Identifying corporate-sponsored news an “unnecessary burden” for TV stations

Sen. Richard Burr, a Republican from North Carolina, has told the FCC he thinks the creation of an online database for television stations to report corporate sponsorship of news reports and other programming is “burdensome and unnecessary.”

In a letter to FCC Chairman Julius Genachowski, Burr said that while the FCC requires “some” sponsorship IDs to be disclosed on air, it has never required stations to reveal all sponsorships. There is no reason to start now, the senator said.

The issue is important because many television stations air news segments bought and paid for by corporations, yet the segments are disguised to look like news segments reported by reporters at the station. Currently, stations are required only to state this sponsorship in the end credits to a news program. Such credits tend to go by so fast, and are often impossible to read.

The FCC has proposed instead that stations create an online database with this information revealed in it. Such a database is too great a burden for the stations to complete, Burr said, as is adding political files online.

The senator said he is concerned with the cost to stations of new reporting requirements including duplicate recordkeeping for smaller stations. He disagreed with the FCC’s contention that creating and hosting the online file would relieve TV stations of administrative burdens.

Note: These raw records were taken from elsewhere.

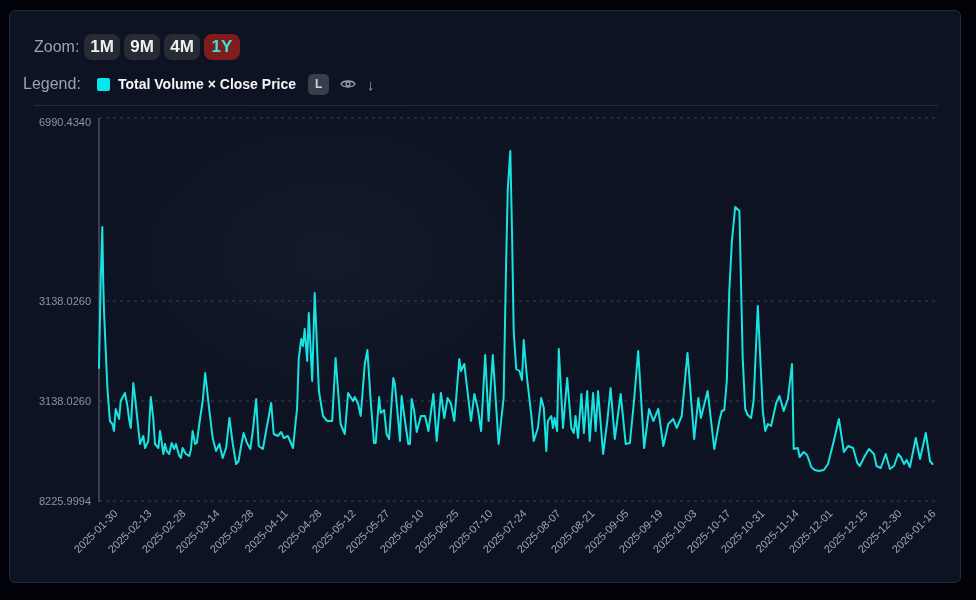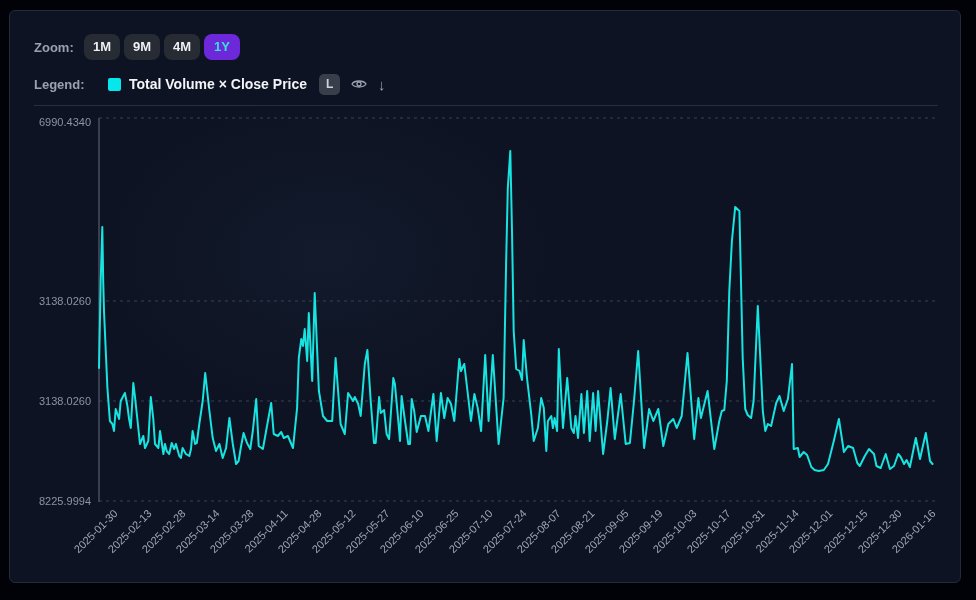--- a/index.html
+++ b/index.html
@@ -2,26 +2,26 @@
 <html><head>
 <meta charset="utf-8">
 <style>
   html,body{margin:0;padding:0;background:#010207;width:976px;height:600px;overflow:hidden;
     font-family:"Liberation Sans","DejaVu Sans",sans-serif;}
   .panel{position:absolute;left:9px;top:10px;width:952px;height:573px;background:#0d1322;
     border:1px solid #232a3a;border-radius:6px;box-sizing:border-box;}
   .glow{position:absolute;left:110px;top:100px;width:460px;height:320px;pointer-events:none;
     background:radial-gradient(ellipse at 45% 45%, rgba(42,54,82,0.20), rgba(0,0,0,0) 65%);}
   .zoom-row{position:absolute;left:24px;top:22px;height:28px;display:flex;align-items:center;gap:4px;}
-  .row-label{color:#9aa1b1;font-size:13px;font-weight:bold;}
+  .row-label{color:#9aa1b1;font-size:16px;}
   .zoom-row .row-label{min-width:46px;}
-  .zbtn{border:none;cursor:pointer;background:#272b34;color:#eef0f4;font-weight:bold;font-size:13px;
+  .zbtn{border:none;cursor:pointer;background:#272b34;color:#eef0f4;font-weight:bold;font-size:17px;
     font-family:inherit;padding:6px 4px;border-radius:8px;min-width:36px;line-height:14px;}
-  .zbtn.active{background:#6d28d9;color:#38e2da;}
-  .legend-row{position:absolute;left:24px;top:60px;height:26px;display:flex;align-items:center;}
+  .zbtn.active{background:#7f1d1d;color:#38e2da;}
+  .legend-row{position:absolute;left:13px;top:60px;height:26px;display:flex;align-items:center;}
   .legend-row .row-label{min-width:74px;}
   .swatch{width:13px;height:13px;border-radius:2px;background:#06e7ec;margin-right:8px;flex:none;}
   .series-name{color:#f3f5f8;font-size:14px;font-weight:bold;white-space:nowrap;}
   .lbadge{margin-left:12px;width:21px;height:21px;border-radius:5px;background:#383e4a;color:#ccd1db;
     font-size:12px;font-weight:bold;display:flex;align-items:center;justify-content:center;cursor:pointer;}
   .icon-btn{margin-left:11px;display:flex;align-items:center;cursor:pointer;color:#99a1b3;}
   .arrow-glyph{font-size:15px;line-height:15px;color:#99a1b3;}
   .divider{position:absolute;left:24px;top:94px;width:904px;height:1px;background:#272d3d;}
   .chart-svg{position:absolute;left:0;top:0;}
   .ylab{position:absolute;right:869px;color:#8d93a3;font-size:11px;white-space:nowrap;line-height:14px;}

Burr also said that the FCC did not include a cost-benefit analysis of recordkeeping requirements and its annual cost to broadcasters, something that would have been extremely helpful to smaller stations.

A few years ago, several public interest groups complained to the FCC that television news operations were including commercial content in newscasts disguised as news. Burr was reacting to a proposed new regulation that would require all broadcast stations to disclose on the Internet all corporate interests behind their news content.

The FCC has determined that TV newscasts are increasingly loaded with corporate advertising masquerading as news, though the news program is portrayed as the work of independent journalists.

A recent “Washington Post” article documented a live interview segment in which a seemingly neutral reviewer recommended a series of products that the “reviewer” had been paid by sponsors to mention. The newspaper also said television stations across the country have brokered “exclusive” relationships with local hospitals in which the hospitals pay the station to be featured in health stories.

The FCC also said many television stations use “video news releases,” which is footage produced by a sponsor or corporate interest that appears to be shot and edited by the station.